— SHORT TASK —
Write out the material below line for line, leaving out the pictures.
────────────────
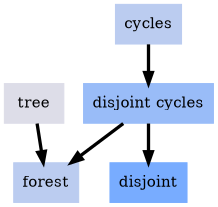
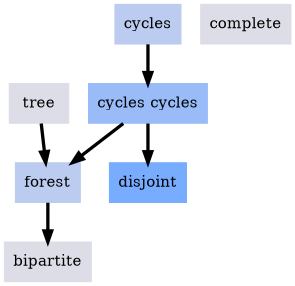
  digraph {
    node [color="#dddde8" shape=box style=filled]
    edge [decorate=true lblstyle="above, sloped" penwidth=3.0 weight=100]
    n1 [label=tree]
    n2 [color="#bbccf0" label=forest]
-   n5 [color="#99bcf8" label="disjoint cycles"]
+   n3 [label=bipartite]
+   n4 [label=complete]
+   n5 [color="#99bcf8" label="cycles cycles"]
    n6 [color="#78acff" label=disjoint]
    n7 [color="#bbccf0" label=cycles]
    n1 -> n2
+   n2 -> n3
    n5 -> n2
    n5 -> n6
    n7 -> n5
  }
────────────────
— WRITTEN REPLY —
  digraph {
    node [color="#dddde8" shape=box style=filled]
    edge [decorate=true lblstyle="above, sloped" penwidth=3.0 weight=100]
    n1 [label=tree]
    n2 [color="#bbccf0" label=forest]
-   n5 [color="#99bcf8" label="disjoint cycles"]
+   n3 [label=bipartite]
+   n4 [label=complete]
+   n5 [color="#99bcf8" label="cycles cycles"]
    n6 [color="#78acff" label=disjoint]
    n7 [color="#bbccf0" label=cycles]
    n1 -> n2
+   n2 -> n3
    n5 -> n2
    n5 -> n6
    n7 -> n5
  }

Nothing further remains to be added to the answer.